We have requested recycling bins for our school several times over the years. Our custodial staff has promised these bins but they have never materialized. Our students have shown they are willing to recycle by offering to put up signs and help police recycling. They also have approached the custodial staff to remind them we would like bins. We have only one black bin per classroom so far. I wonder if this is a budget issue and the funds are being used for other more pressing issues in our very old building.
Even worse than schools not recycling: the Department of Parks and Recreation!
I spent this past summer as an Urban Park Ranger and we didn't recycle at all. There are not recycling bins in the Nature Centers or Parks Enforcement Offices in the parks I was in (Flushing Meadows Corona Park and Forest Park), let alone public pins in the parks themselves.
The Parks Dept offices may recycle, but my experience is that out in the parks this does not happen, and I think it is a shame.
From my experience as a teacher in the public school system, at the end of the day the custodians through both trash and recycling into the same rubbish bin regardless of how fastidiously we teachers sorted it in our classrooms.
From 2004 through 2006 I participated as a vendor in a system wide program that involved reuse, reduction and recycling of excess materials in NYC public schools.
In that time, the program reached about half of the schools and resulted in approximately 2 million pounds of materials that were reused or recycled. Otherwise, they would have likely ended up in the municipal waste stream.
However, there were also recyclable paper materials that we did not handle. They were intended to be disposed of via the normal school recycling process.
When we instructed the schools that those materials should be recycled, we got a very mixed response.
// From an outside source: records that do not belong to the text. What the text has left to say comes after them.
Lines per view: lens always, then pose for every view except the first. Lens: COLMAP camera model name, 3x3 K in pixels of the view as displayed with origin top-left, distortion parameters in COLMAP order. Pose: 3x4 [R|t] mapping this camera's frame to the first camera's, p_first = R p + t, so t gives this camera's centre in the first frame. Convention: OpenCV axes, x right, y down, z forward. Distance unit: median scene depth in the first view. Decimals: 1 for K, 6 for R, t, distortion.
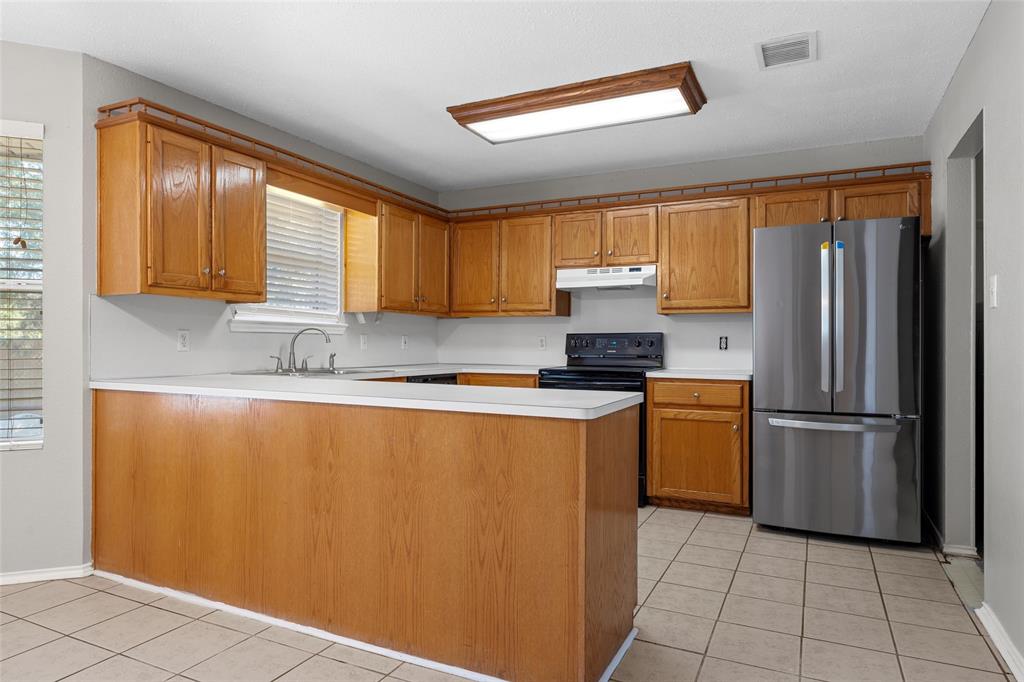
lens RADIAL K [[616.6, 0, 509.6], [0, 616.6, 337.6], [0, 0, 1]] dist [0.000085, 0.001412]
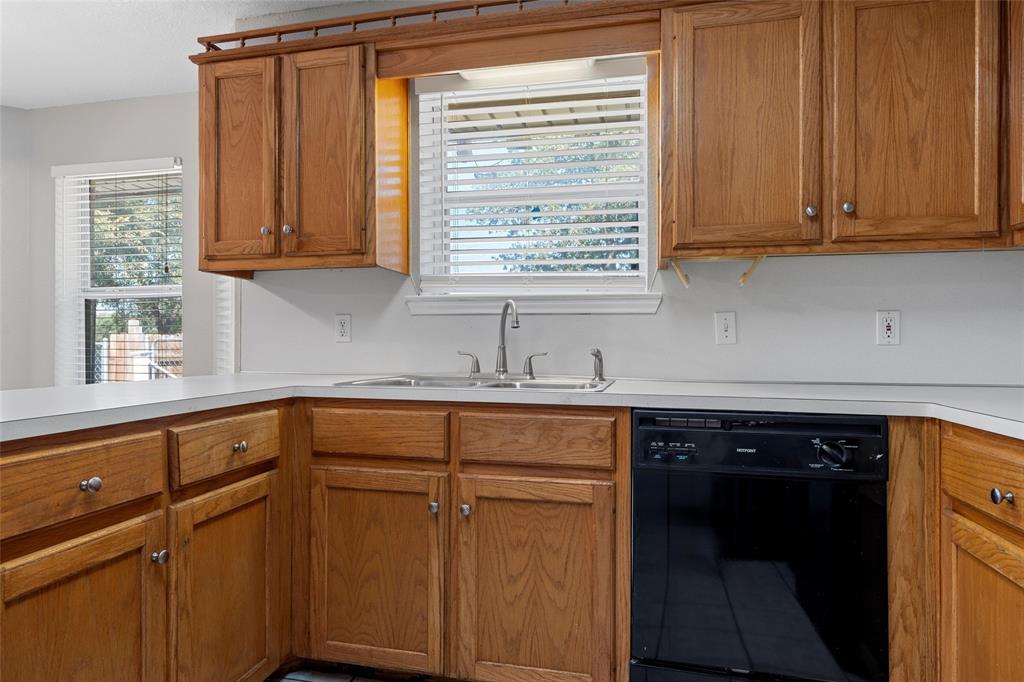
lens RADIAL K [[616.6, 0, 509.6], [0, 616.6, 337.6], [0, 0, 1]] dist [0.000085, 0.001412]
pose [[0.222042, -0.013499, -0.974944, 0.226378], [0.006878, 0.999901, -0.012279, 0.023565], [0.975013, -0.003979, 0.222113, 0.902104]]
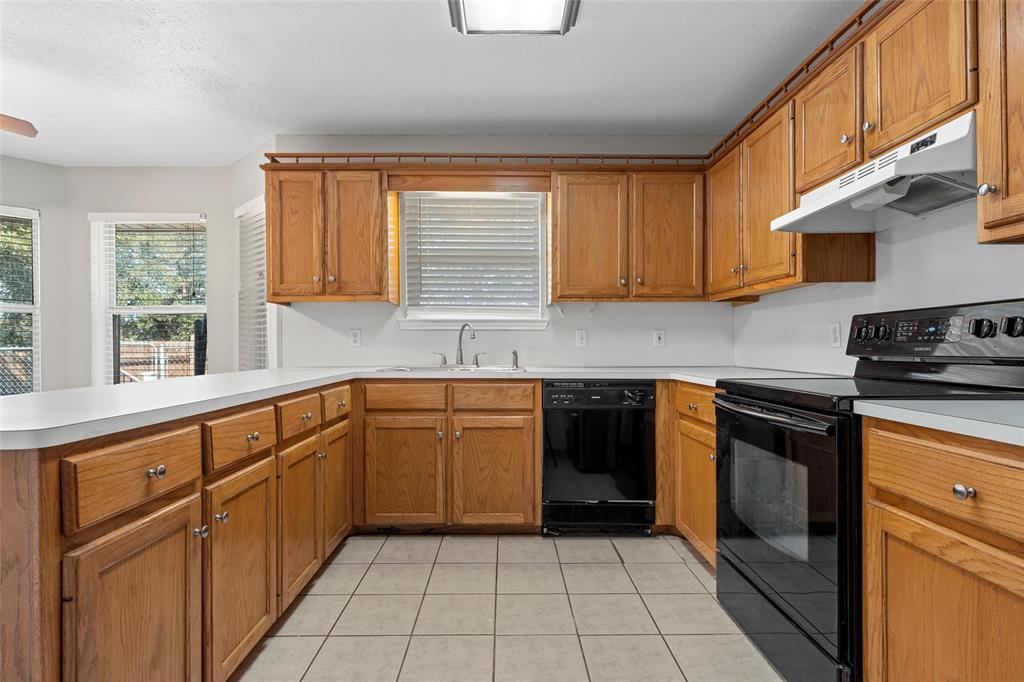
lens RADIAL K [[504.4, 0, 516.2], [0, 504.4, 343.6], [0, 0, 1]] dist [-0.000055, -0.000291]
pose [[0.455810, -0.009461, -0.890027, 0.441443], [0.011742, 0.999920, -0.004615, 0.020953], [0.889999, -0.008347, 0.455885, 0.724083]]
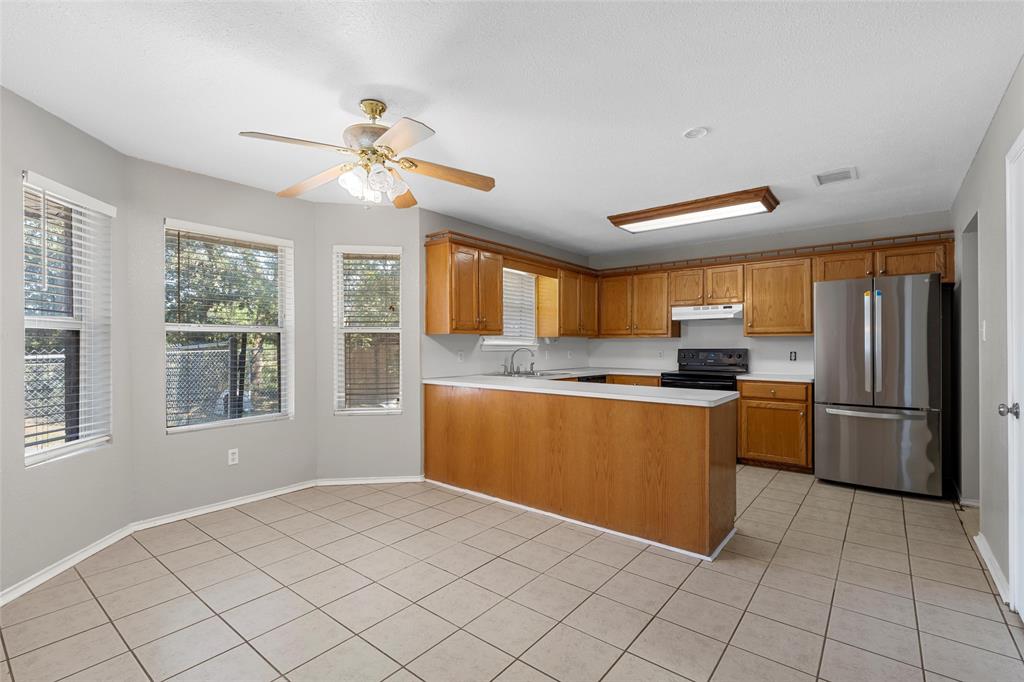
lens RADIAL K [[461.4, 0, 512.0], [0, 461.4, 341.0], [0, 0, 1]] dist [0.000324, -0.000390]
pose [[0.976263, -0.004811, -0.216533, -0.078666], [0.004690, 0.999988, -0.001073, -0.034457], [0.216536, 0.000032, 0.976275, -0.251174]]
More schools than not intimated that they did not have a functioning recycling program.
At the central administrative level, they were happy to go along with the fictional assumption that all schools were recycling.
Within the individual schools, the biggest barrier seemed to be with the custodial staff not embracing the process. This also seemed to trickle over into Staff apathy. If it was all going to end up in one waste stream, why bother.
The real problem here is the lost educational opportunity. Adults should be leading by example and help kids develop good life long habits.
I work as a Teaching Fellow in a Brooklyn elementary school. When I noticed that even though I had seperate trash bins for paper and regular trash in my classroom, they were thrown out together, I approached the principal. She brushed me off quickly. Keep in mind that this was a neighborhood that is never plowed after snow storms-it isn't in anyone's consciousness to recycle, or clean up for that matter. I took all of my recycling home with me and gave up on trying to hold my school accountable.
Schools aren't the only city agency not recycling. Look at police precincts and the Police Academy. You may find paper recycling containers here and there, but their contents are thrown out with the garbage (and often the recycling containers are just used as rubbish bins). There are no bottle recycling containers in precincts or the Police Academy.
I'm not sure about the situation at Police Headquarters, but the amount of paper and containers that is not recycled at the Police Academy is amazing.
I was placed by Teach for America at a public school in the Bronx. I taught second grade for the past two years. Not once did my school separate its trash. We threw out pounds and pounds and pounds of recyclable material, with never even an effort by the school or its custodians to even think about recycling. However, failure to recylce was the least of the problems my school faced: inexperienced administration, un-qualified teachers, lack of community involvement, and a sad cycle of lack of education were more pressing concerns than how to recylce our trash.